Sridhar Arumugam holds a Ph.D. degree in Microbiology and he is the Director of Cell and Microbiology with Emery Pharma.

References

  1. Sostres, C., Carrera-Lasfuentes, P., Benito, R., Roncales, P., Arruebo, M., Arroyo, M.T., Bujanda, L., García-Rodríguez, L.A. and Lanas, A., 2015. Peptic ulcer bleeding risk. The role of Helicobacter pylori infection in NSAID/low-dose aspirin users. The American journal of gastroenterology, 110(5), pp.684-689.
  2. Plummer, M., Franceschi, S., Vignat, J., Forman, D. and de Martel, C., 2015. Global burden of gastric cancer attributable to Helicobacter pylori. International journal of cancer, 136(2), pp.487-490.
  3. Marshall, B. and Warren, J.R., 1984. Unidentified curved bacilli in the stomach of patients with gastritis and peptic ulceration. The Lancet, 323(8390), pp.1311-1315.

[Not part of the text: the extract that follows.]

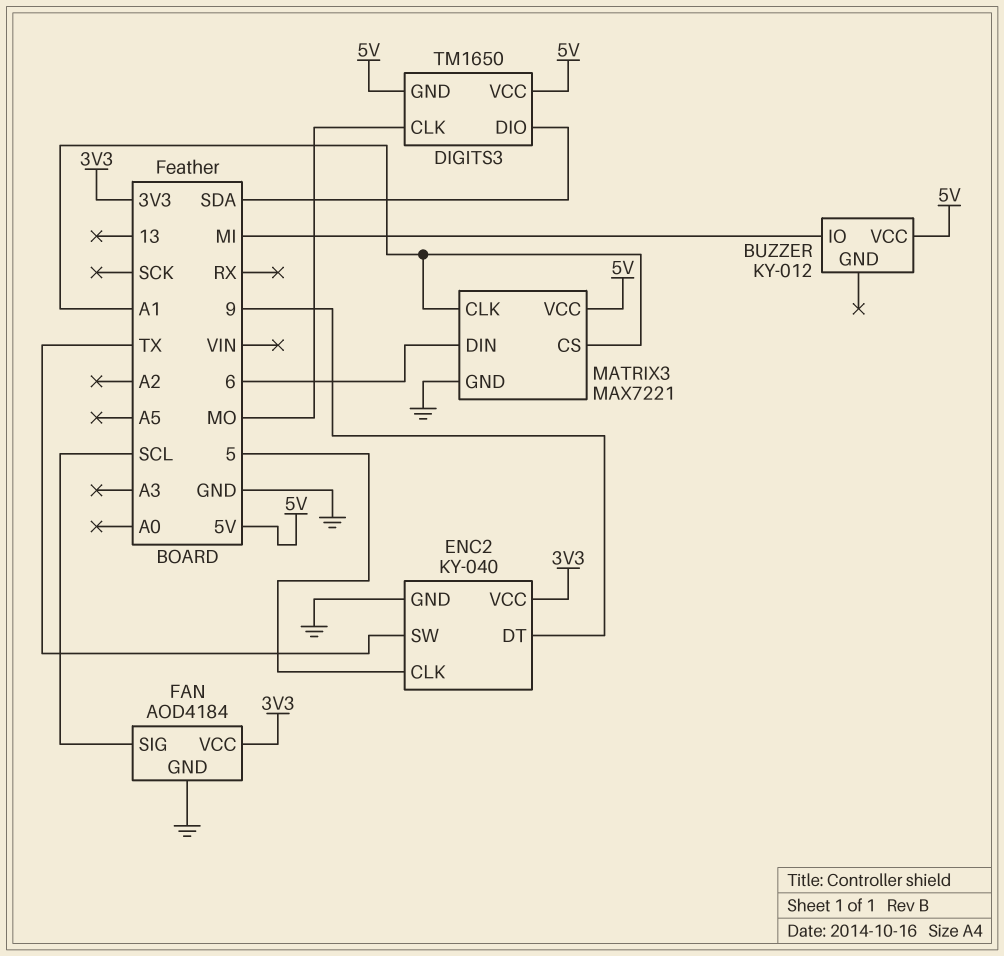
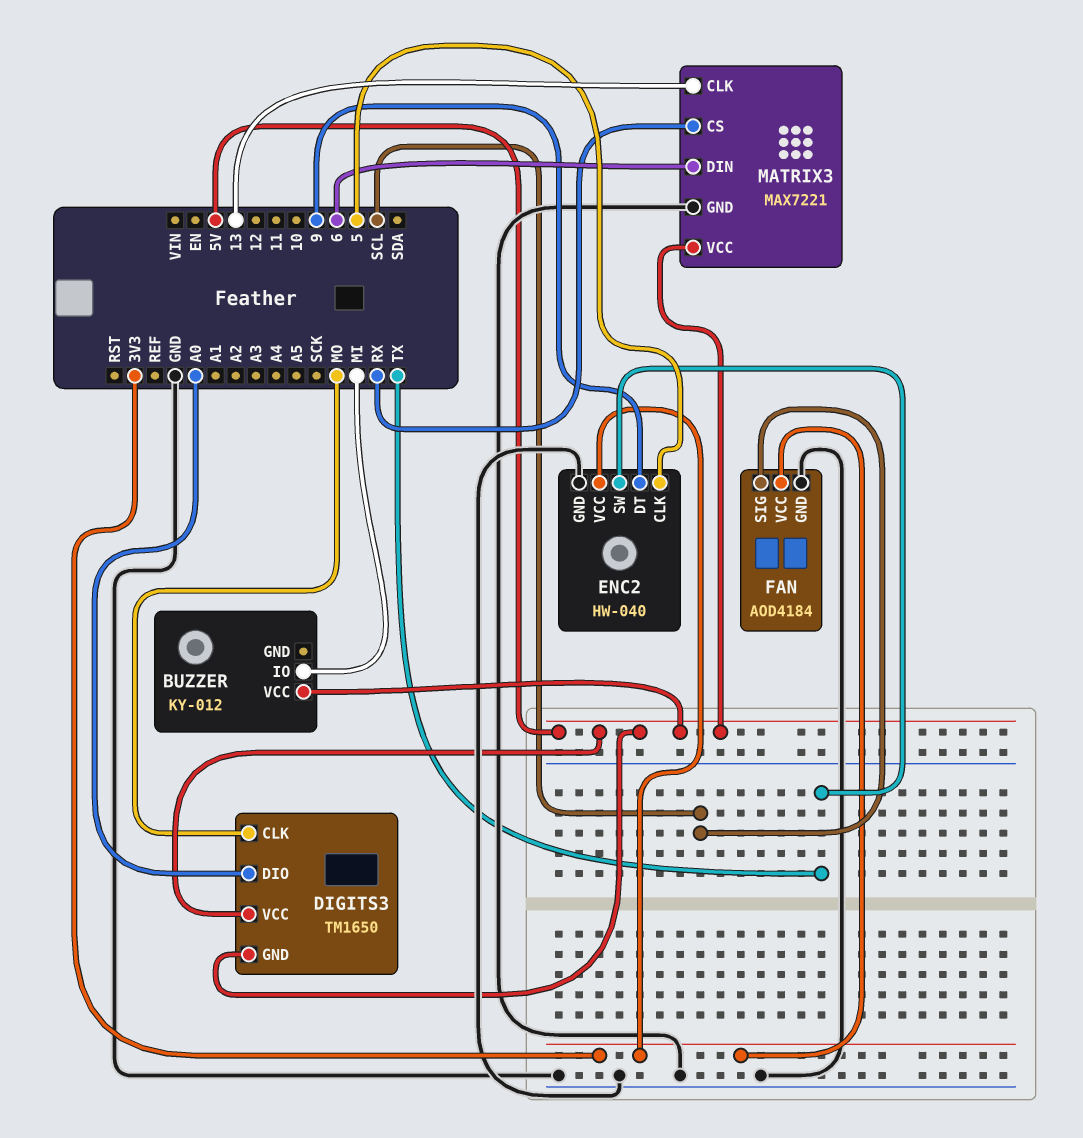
DIGITS3 pin DIO: SDA -> A0
ENC2: KY-040 -> HW-040
MATRIX3 pin CLK: A1 -> 13
MATRIX3 pin CS: A1 -> RX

  4. Anonymous Live flukes and Helicobacter pylori. IARC Working Group on the Evaluation of Carcinogenic Risks to Humans, Lyon, 7–14 June 1994. IARC Monogr. Eval. Carcinog. Risks Hum. 1994; 61:1–241
  5. Rugge, Massimo, Matteo Fassan, and David Y. Graham. “Epidemiology of gastric cancer.” In Gastric Cancer, pp. 23-34. Springer International Publishing, 2015.
  6. Shiota, S., Reddy, R., Alsarraj, A., El-Serag, H.B. and Graham, D.Y., 2015. Antibiotic resistance of Helicobacter pylori among male United States veterans. Clinical Gastroenterology and Hepatology, 13(9), pp.1616-1624.